● **Task statement**:
Below are the records; pull every line that includes "reset".

- - - - -

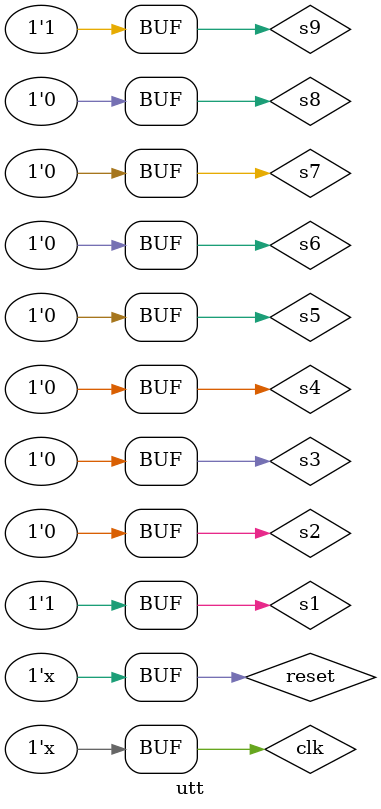
<source format=v>

module utt;

// Inputs
reg clk;
reg reset;
reg s1;
reg s2;
reg s3;
reg s4;
reg s5;
reg s6;
reg s7;
reg s8;
reg s9;

// Outputs
wire [3:0] counter1;
wire [3:0] counter2;
wire [3:0] counter3;
wire [3:0] counter4;
wire [3:0] counter5;
wire [4:0] counter6;
wire [4:0] counter7;
wire [4:0] counter8;
wire [3:0] control;
wire [3:0] control2;
wire [3:0] control3;
wire [3:0] control4;
wire [7:0] display;
wire [7:0] display2;
wire [7:0] display3;


// Instantiate the Unit Under Test (UUT)
uy uut (
.counter1(counter1),
.counter2(counter2),
.counter3(counter3),
.counter4(counter4),
.counter5(counter5),
.counter6(counter6),
.counter7(counter7),
.counter8(counter8),
.control(control),
.control2(control2),
.control3(control3),
.control4(control4),
.display(display),
.display2(display2),
.display3(display3),
.clk(clk),
.reset(reset),
.s1(s1),
.s2(s2),
.s3(s3),
.s4(s4),
.s5(s5),
.s6(s6),
.s7(s7),
.s8(s8),
.s9(s9)
);


initial begin
// Initialize Inputs
clk = 0;
reset = 1;
s1 = 0;
s2 = 0;
s3 = 0;
s4 = 0;
s5 = 0;
s6 = 0;
s7 = 0;
s8 = 0;
s9 = 0;



end
always
begin
#5 clk=~clk;reset=~reset;
end

initial
begin
s1=1'b0;s2=1'b0;s3=1'b0;s4=1'b0;s5=1'b0;s6=1'b0;s7=1'b0;s8=1'b0;s9=1'b0;
#10000 s1=1'b1;s2=1'b1;s3=1'b0;s4=1'b0;s5=1'b0;s6=1'b0;s7=1'b0;s8=1'b0;s9=1'b0;
#10000 s1=1'b1;s2=1'b0;s3=1'b1;s4=1'b0;s5=1'b0;s6=1'b0;s7=1'b0;s8=1'b0;s9=1'b0;
#10000 s1=1'b1;s2=1'b0;s3=1'b0;s4=1'b1;s5=1'b0;s6=1'b0;s7=1'b0;s8=1'b0;s9=1'b0;
#10000 s1=1'b1;s2=1'b0;s3=1'b0;s4=1'b0;s5=1'b1;s6=1'b0;s7=1'b0;s8=1'b0;s9=1'b0;
#10000 s1=1'b1;s2=1'b0;s3=1'b0;s4=1'b0;s5=1'b0;s6=1'b1;s7=1'b0;s8=1'b0;s9=1'b0;
#10000 s1=1'b1;s2=1'b0;s3=1'b0;s4=1'b0;s5=1'b0;s6=1'b0;s7=1'b1;s8=1'b0;s9=1'b0;
#10000 s1=1'b1;s2=1'b0;s3=1'b0;s4=1'b0;s5=1'b0;s6=1'b0;s7=1'b0;s8=1'b1;s9=1'b0;
#10000 s1=1'b1;s2=1'b0;s3=1'b0;s4=1'b0;s5=1'b0;s6=1'b0;s7=1'b0;s8=1'b0;s9=1'b1;
end
initial $monitor("clk=%b,reset=%b,display[0]=%b,display[1]=%b,display[2]=%b,display[3]=%b,display[4]=%b,display[5]=%b,display[6]=%b,display[7]=%b,display2[0]=%b,display2[1]=%b,display2[2]=%b,display2[3]=%b,display2[4]=%b,display2[5]=%b,display2[6]=%b,display2[7]=%b,display3[0]=%b,display3[1]=%b,display3[2]=%b,display3[3]=%b,display3[4]=%b,display3[5]=%b,display3[6]=%b,display3[7]=%b,s1=%b,s2=%b,s3=%b,s4=%b,s5=%b,s6=%b,s7=%b,s8=%b,s9=%b,control[0]=%b,control[1]=%b,control[2]=%b,control2[0]=%b,control2[1]=%b,control2[3]=%b,control3[0]=%b,control3[1]=%b,control3[2]=%b",
clk,reset,display[0],display[1],display[2],display[3],display[4],display[5],display[6],display[7], display[0],display2[1],display2[2],display2[3],display2[4],display2[5],display2[6],display2[7],display[0],display3[1],display3[2],display3[3],display3[4],display3[5],display3[6],display3[7],s1,s2,s3,s4,s5,s6,s7,s8,s9,control[0],
control[1],control[2],control[3],control2[0],control2[1],
control2[2],control2[3],control3[0],control3[1],control3[2],control3[3]);


     
endmodule

</source>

- - - - -

● **Task solution**:
reg reset;
.reset(reset),
reset = 1;
#5 clk=~clk;reset=~reset;
initial $monitor("clk=%b,reset=%b,display[0]=%b,display[1]=%b,display[2]=%b,display[3]=%b,display[4]=%b,display[5]=%b,display[6]=%b,display[7]=%b,display2[0]=%b,display2[1]=%b,display2[2]=%b,display2[3]=%b,display2[4]=%b,display2[5]=%b,display2[6]=%b,display2[7]=%b,display3[0]=%b,display3[1]=%b,display3[2]=%b,display3[3]=%b,display3[4]=%b,display3[5]=%b,display3[6]=%b,display3[7]=%b,s1=%b,s2=%b,s3=%b,s4=%b,s5=%b,s6=%b,s7=%b,s8=%b,s9=%b,control[0]=%b,control[1]=%b,control[2]=%b,control2[0]=%b,control2[1]=%b,control2[3]=%b,control3[0]=%b,control3[1]=%b,control3[2]=%b",
clk,reset,display[0],display[1],display[2],display[3],display[4],display[5],display[6],display[7], display[0],display2[1],display2[2],display2[3],display2[4],display2[5],display2[6],display2[7],display[0],display3[1],display3[2],display3[3],display3[4],display3[5],display3[6],display3[7],s1,s2,s3,s4,s5,s6,s7,s8,s9,control[0],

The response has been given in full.